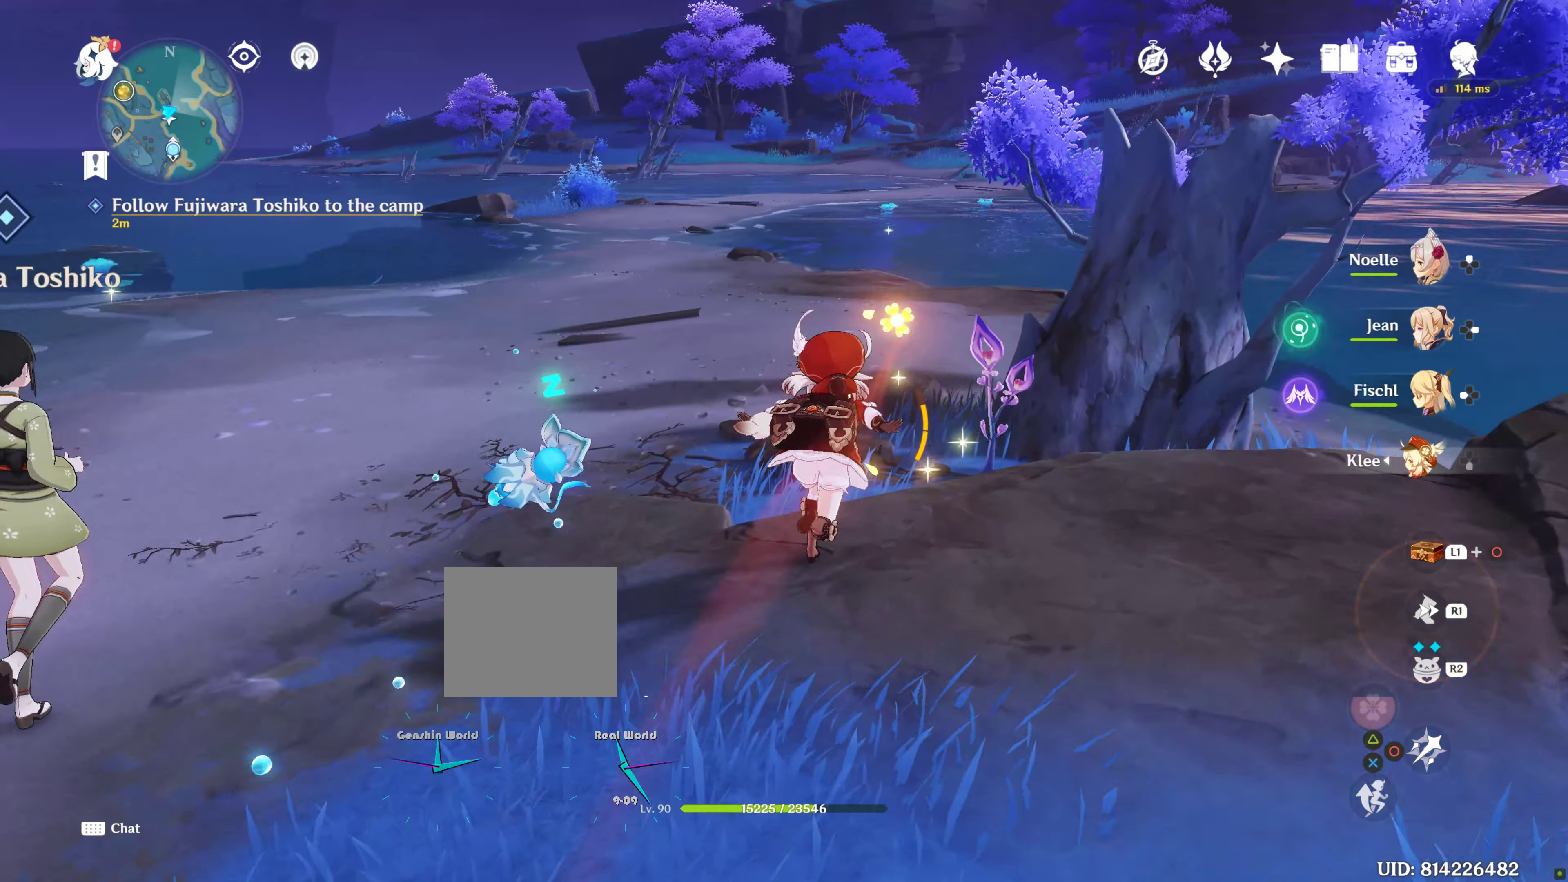
{"buttons": ["SQUARE"], "left_stick": "down-left", "right_stick": "center", "events": [[50, "SQUARE", "down"], [116, "SQUARE", "up"], [200, "SQUARE", "down"], [300, "SQUARE", "up"], [383, "SQUARE", "down"], [416, "left_stick", "down-left"]]}
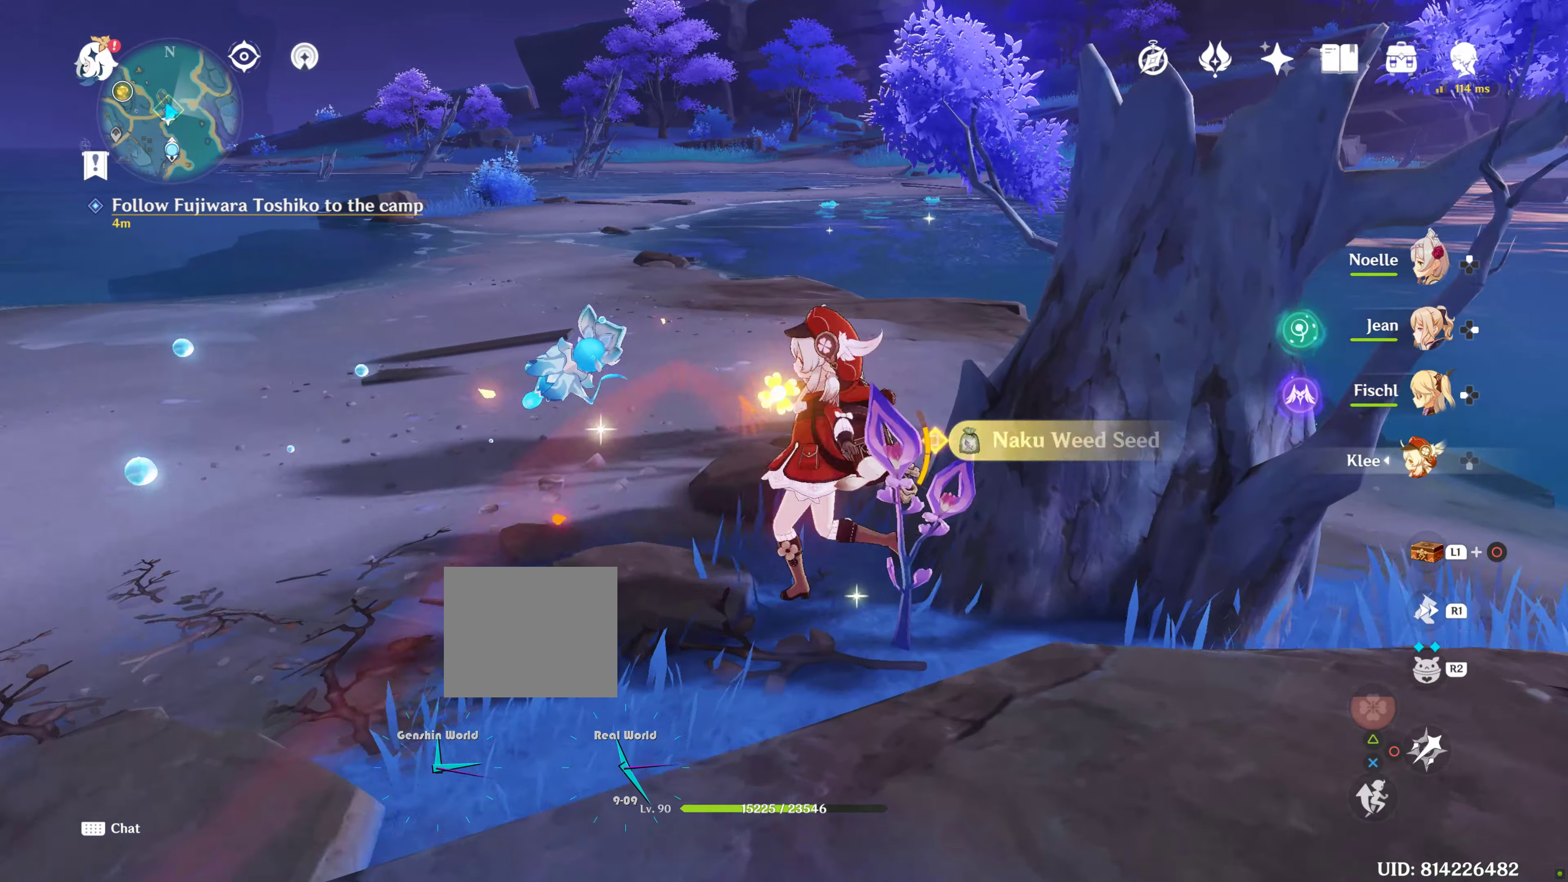
{"buttons": [], "left_stick": "up-left", "right_stick": "center", "events": [[50, "SQUARE", "up"], [433, "left_stick", "up-left"]]}
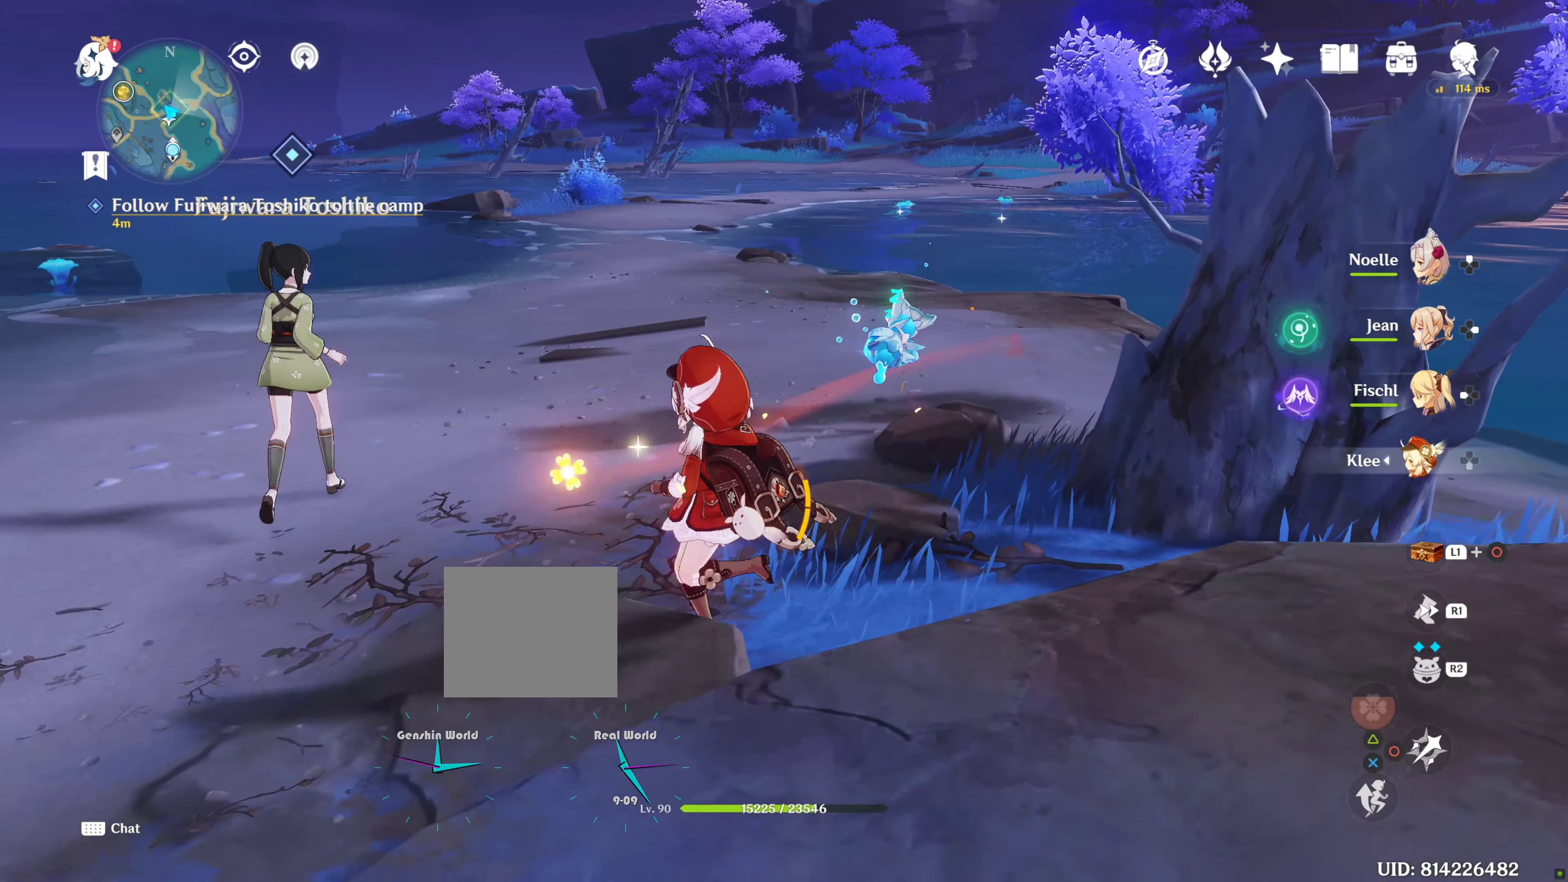
{"buttons": [], "left_stick": "up", "right_stick": "up", "events": [[166, "left_stick", "up"], [316, "right_stick", "up"]]}
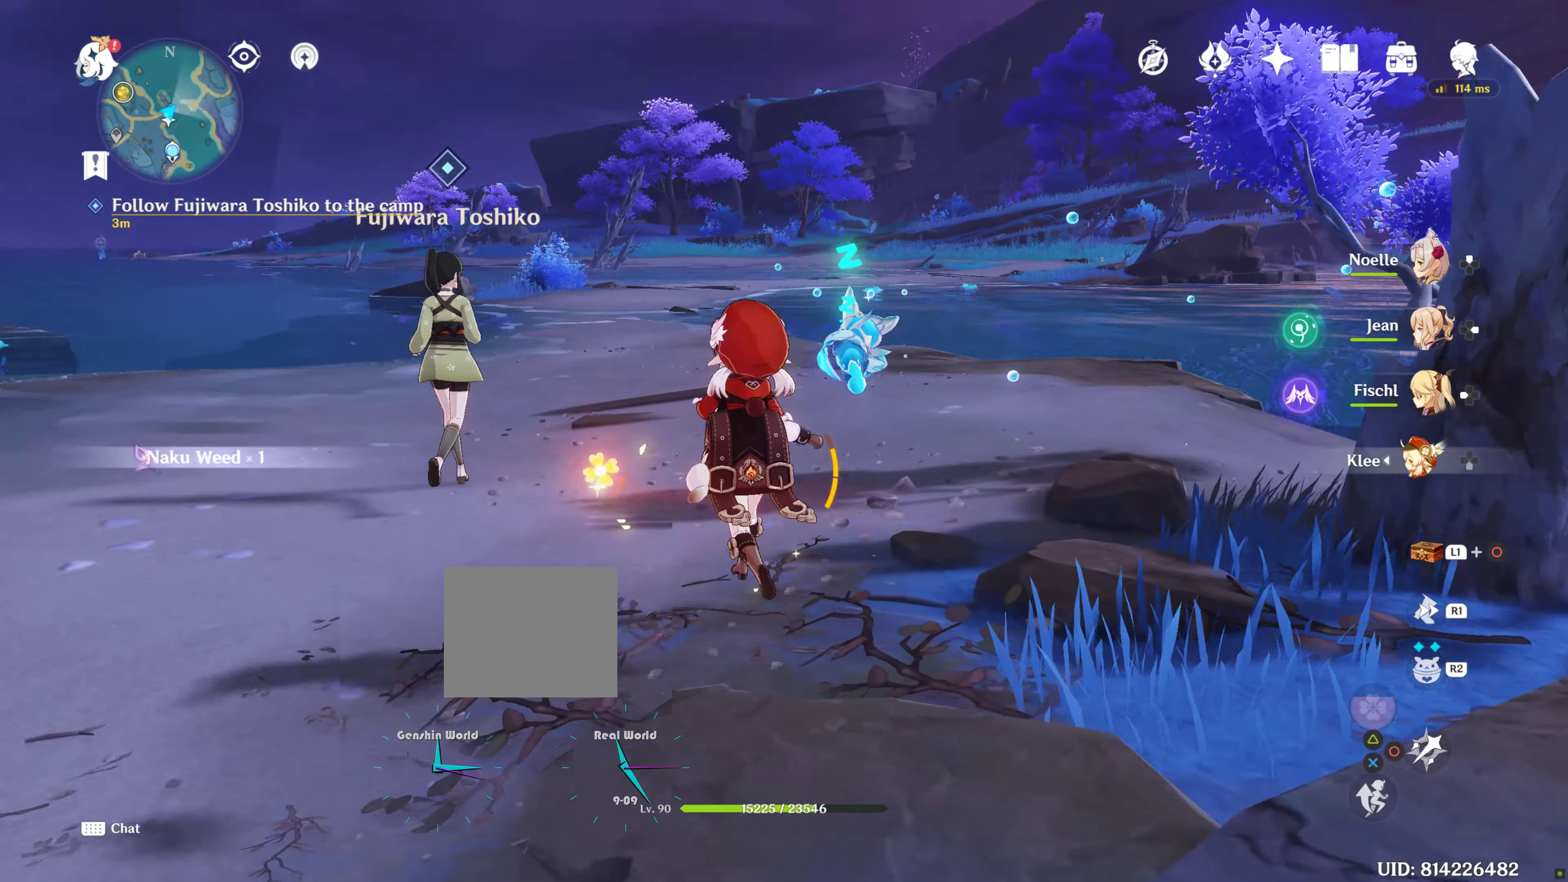
{"buttons": [], "left_stick": "up", "right_stick": "center", "events": [[16, "right_stick", "center"], [166, "R1", "down"], [350, "R1", "up"]]}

[Task objective]: I would like the number of lines in the material above that contain the string "SQUARE", with no other words in the reply.

[Solution for this exercise]: 2